Reproduce the text of every record below word for word, leaving out the pictures.

─── Entries provided

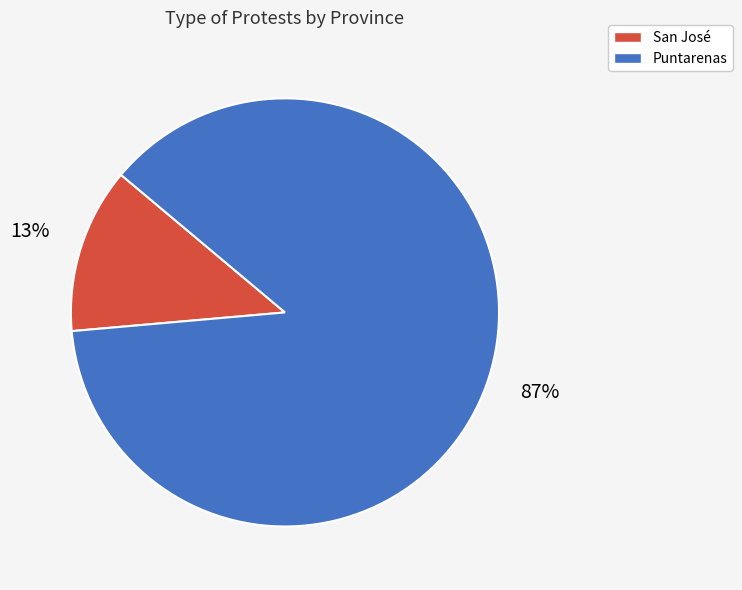

Is there any slice that represents more than half of the pie?

Yes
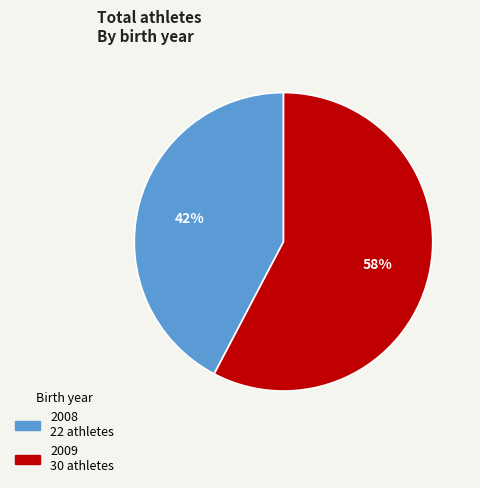

Count the number of slices in the pie.

2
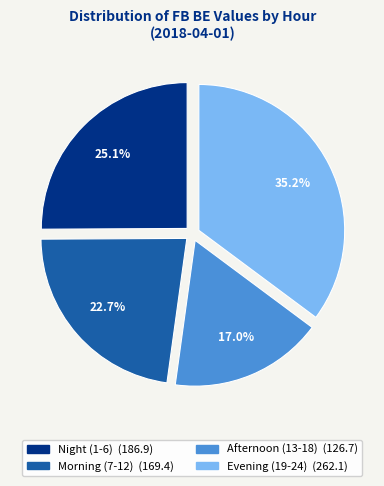

Does any single category account for the majority?

No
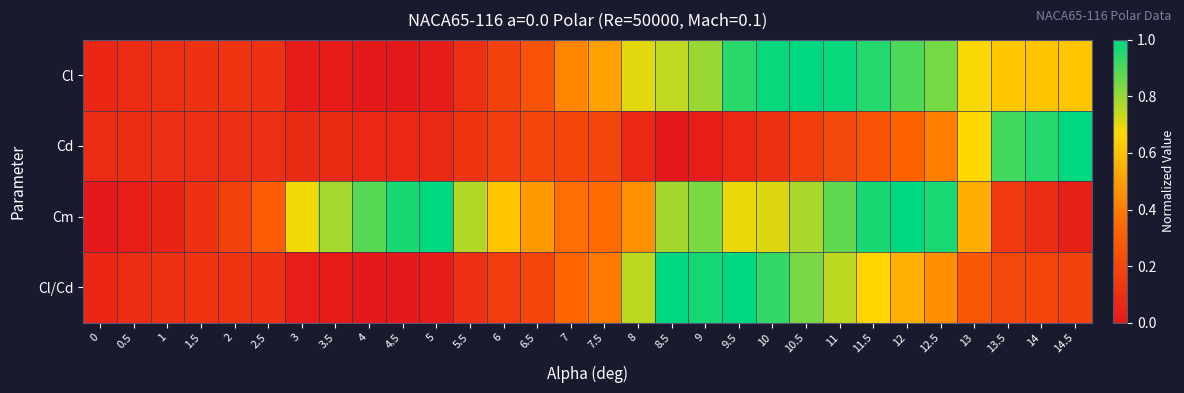

How many data points does each series have?

30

──────

* **Response box**:
Is there any slice that represents more than half of the pie?

Yes

Count the number of slices in the pie.

2

Does any single category account for the majority?

No

How many data points does each series have?

30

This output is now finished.